I had not slept well that week. At home, the sounds followed me in fragments: the alarm, the chair scrape, the impact at the wall. I would set down a coffee cup and hear the microphone pop in my head. I would turn a page and remember the paper edge cutting my thumb when I clenched the file too hard. The cut itself was tiny, a thin red line at the joint, but for days it kept catching on fabric, reminding me how close I had been.
The courthouse had changed too, though no one said so directly. Deputies checked positions differently. Staff glanced up faster at sudden movement. Jokes in the hallway ended quicker than usual. People lowered their voices when they passed the courtroom where it happened. Not out of reverence. Out of memory.

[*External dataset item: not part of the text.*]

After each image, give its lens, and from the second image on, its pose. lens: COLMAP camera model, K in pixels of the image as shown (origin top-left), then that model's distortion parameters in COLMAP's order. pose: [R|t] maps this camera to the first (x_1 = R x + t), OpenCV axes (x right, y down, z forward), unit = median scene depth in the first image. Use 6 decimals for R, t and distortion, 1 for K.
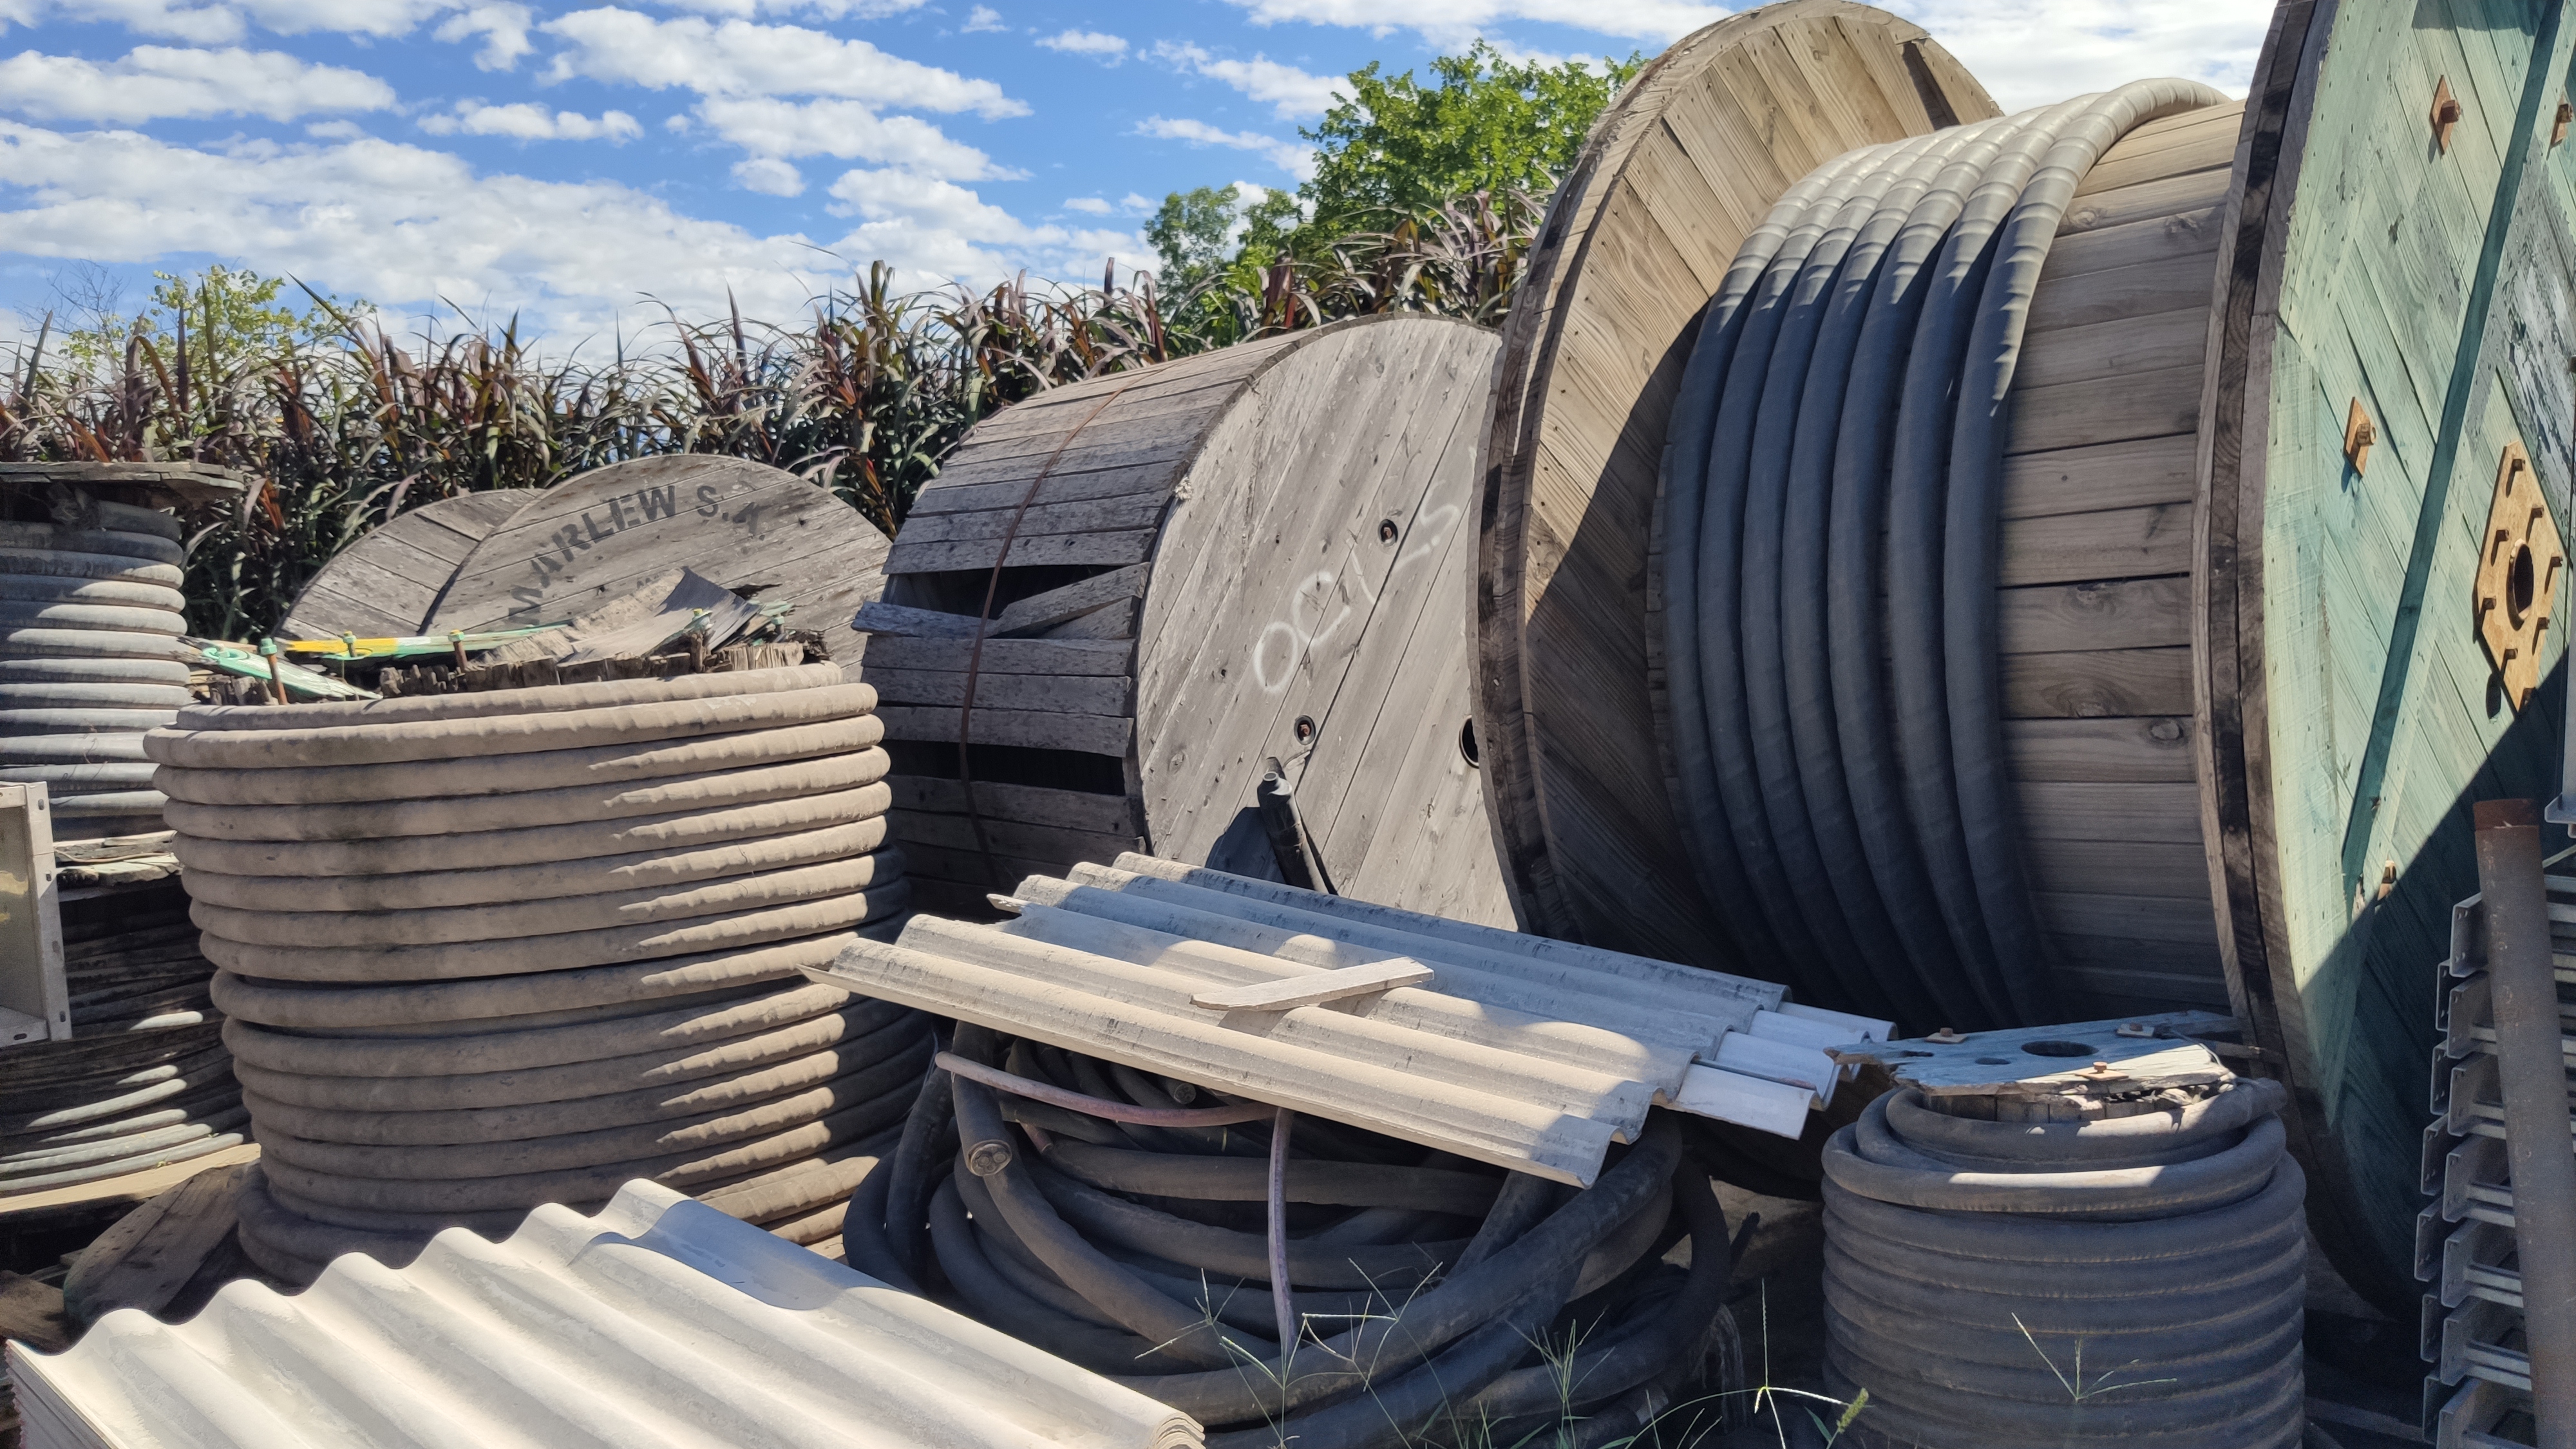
lens RADIAL K [[1963.0, 0, 1289.7], [0, 1963.0, 758.4], [0, 0, 1]] dist [0.043448, -0.087903]
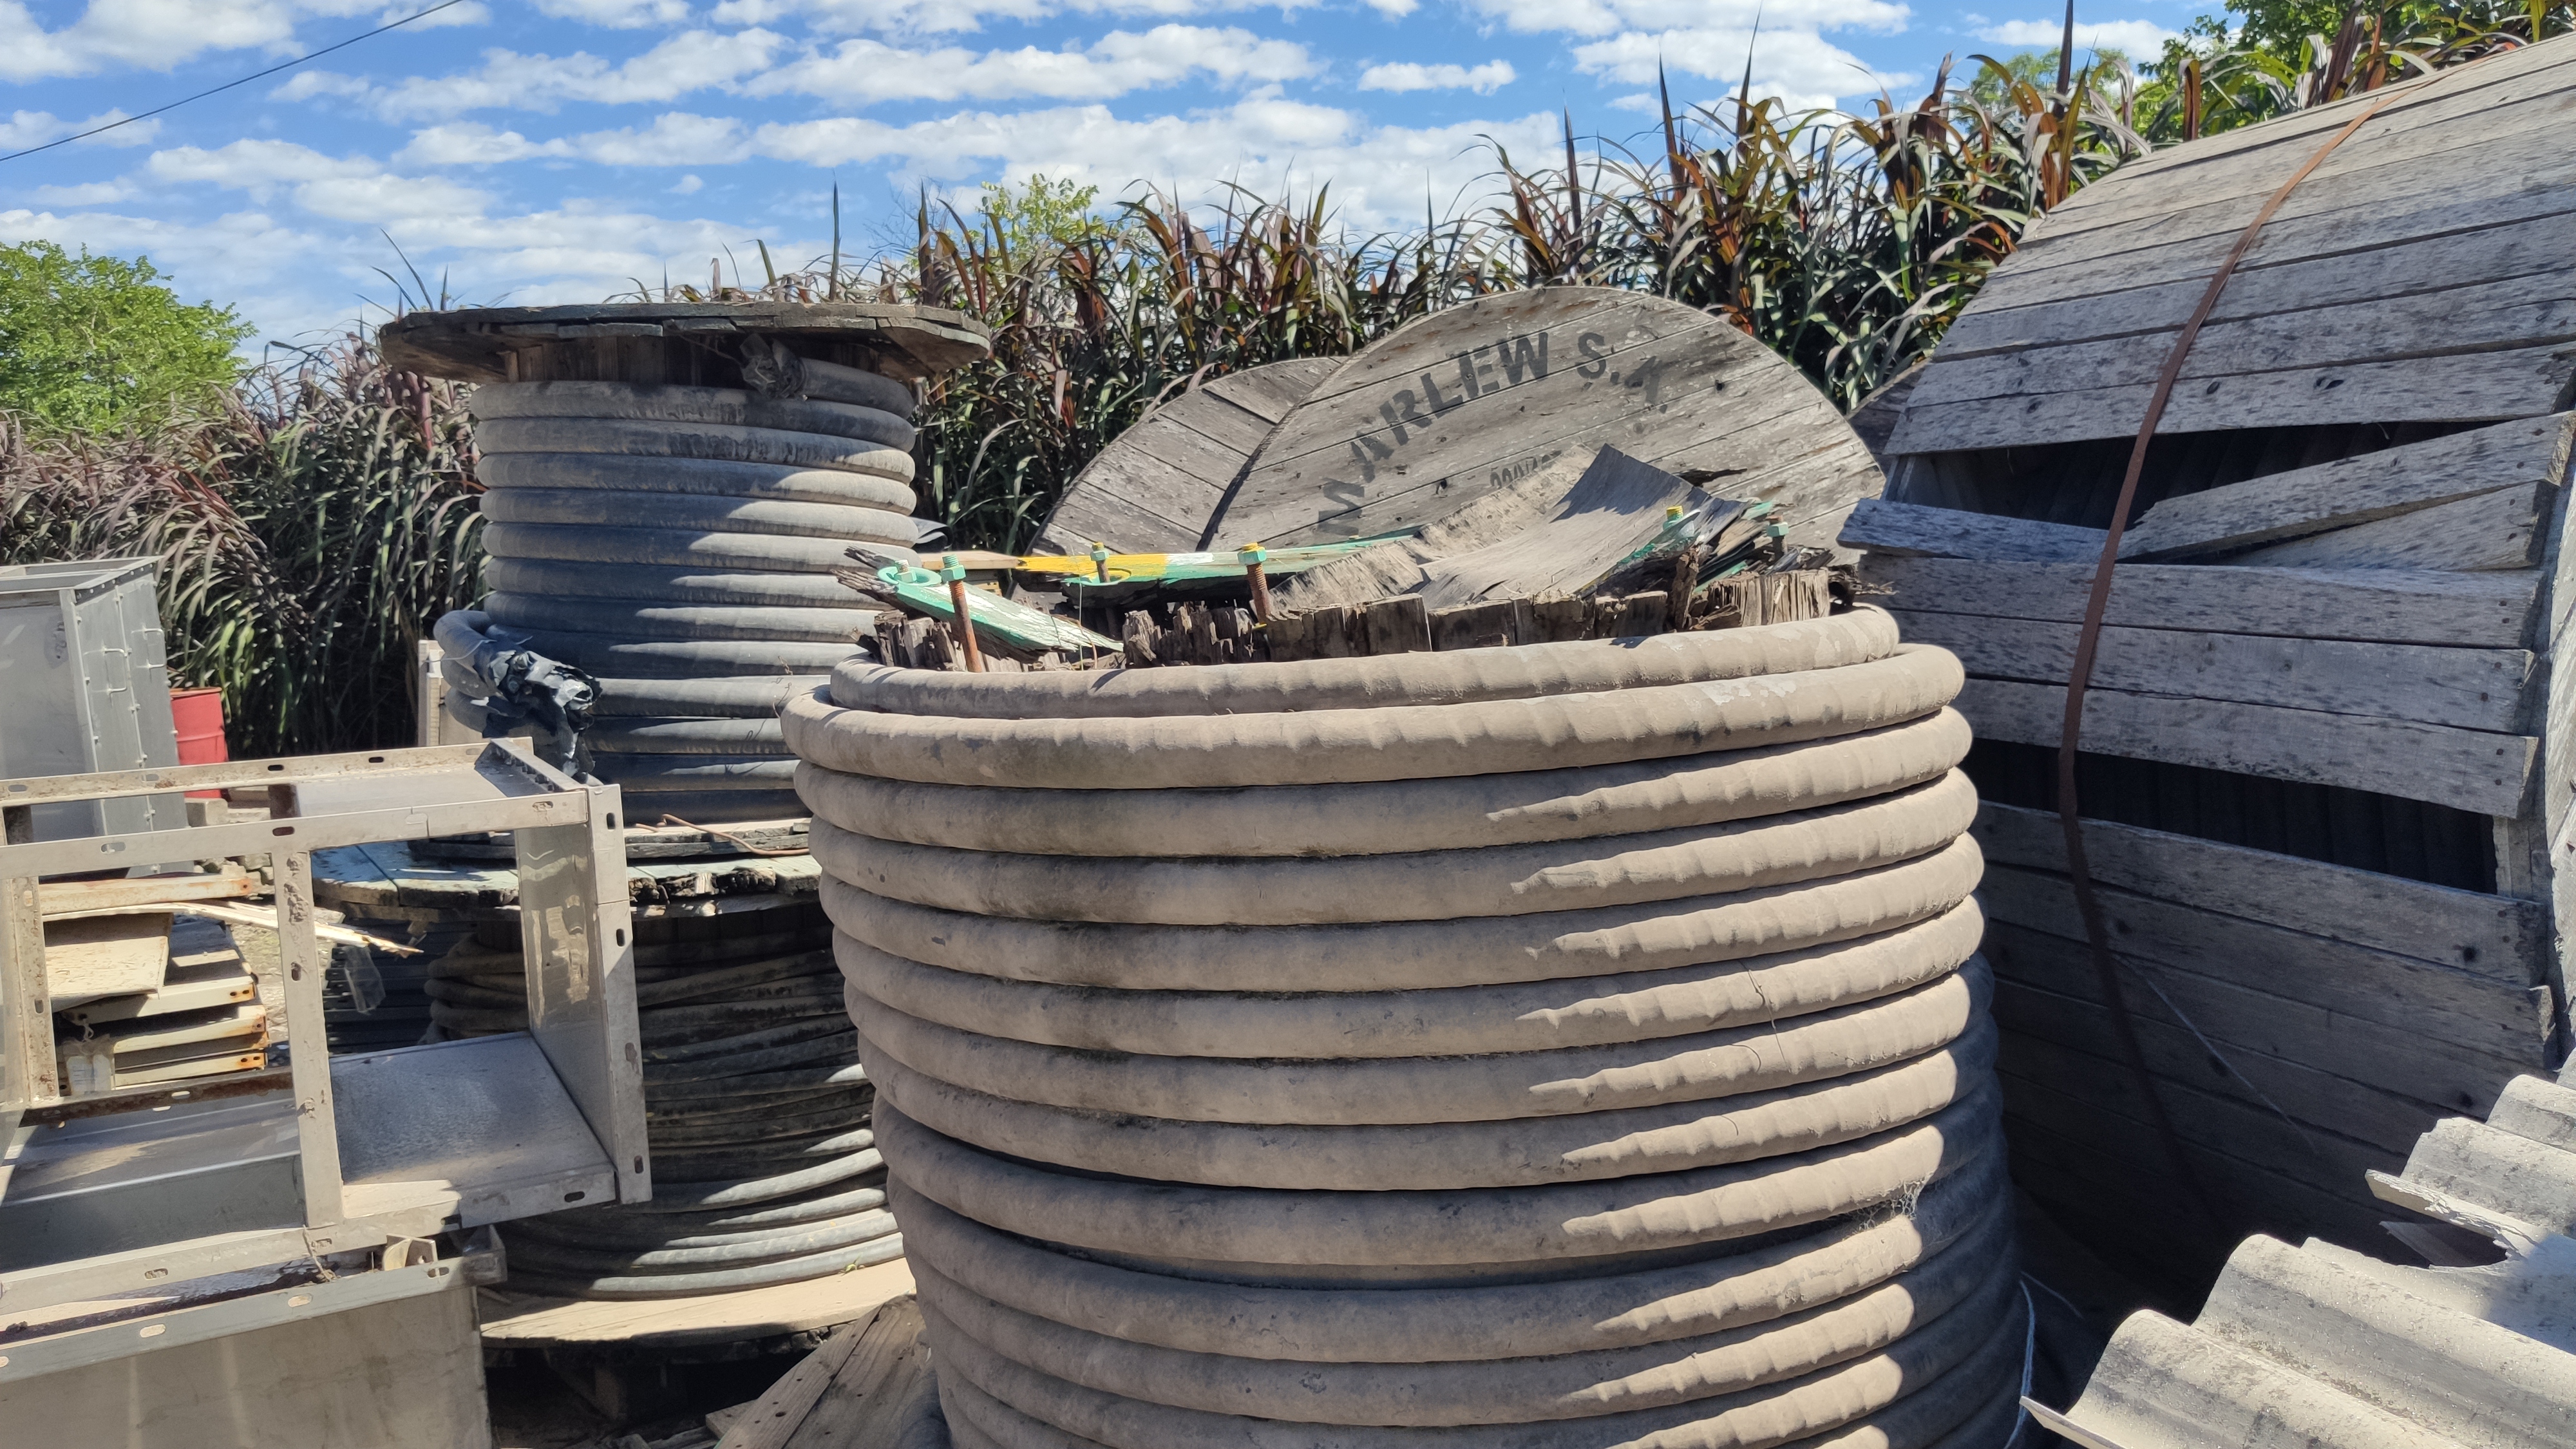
lens RADIAL K [[1963.0, 0, 1309.9], [0, 1963.0, 718.2], [0, 0, 1]] dist [0.043448, -0.087903]
pose [[0.934028, 0.041507, -0.354780, -0.175707], [-0.033251, 0.999016, 0.029338, -0.027044], [0.355649, -0.015606, 0.934489, 0.409975]]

And still the work continued, because that is what courthouses do. They absorb violence and go back on calendar.
So when the hearing resumed, the dignity of the room depended almost entirely on the judge.
She entered without theater. No speech. No display. No effort to turn what had happened to her into a performance. If there was pain in the way she settled into the chair, it was buried under the plain mechanics of the job. She looked at the file. She looked at counsel. She looked at the defendant.
And then she put the truth into the record.
That line stripped away the illusion that his outburst had interrupted justice in any meaningful way. It had injured people. It had created new crimes. It had turned a sentencing hearing into a national clip people would watch in horror. But it had not erased what was already coming. The sentence had only paused long enough for the deputies to drag him off the bench and the doctors to clear the blood.
The prosecutor sat very still while she spoke. Defense counsel had that fixed expression lawyers get when there is nothing strategic left to do except endure the moment cleanly. Redden, behind the mask and the restraints, shifted once in his chair. Metal touched metal with a short, bright click.
Then the judge continued.
She read the assessments into the record—the administrative fee, the DNA fee, the additional assessment, the public defender fee. The formal language returned first, like furniture being set back upright after a storm. But there was no mistaking the force beneath it. By the time she reached the prison term—19 to 48 months in the Nevada Department of Corrections—the words landed with a different density than they would have a week earlier.
Before the attack, that sentence had been the consequence.
Now it sounded like the beginning.
Because everyone in that room knew he was not leaving that event with only the punishment he had already faced. The attack itself had generated its own gravity. A judge had been assaulted on the bench. A marshal had gone to the hospital. Another had been injured. The state seal over the courtroom camera had watched the whole thing without blinking.
There are crimes built from secrecy, and there are crimes built in front of witnesses.
This was the second kind.
Outside the courtroom, once the hearing ended, the corridor filled with motion again. A clerk hurried off with paperwork tucked against her chest. A deputy spoke into his shoulder mic. One of the attorneys stood near the wall answering a call in a voice so low I could only catch every fourth word. The spit mask was removed once Redden was taken out. Shackles clinked. Elevator doors opened and shut. The ordinary machinery of the building resumed.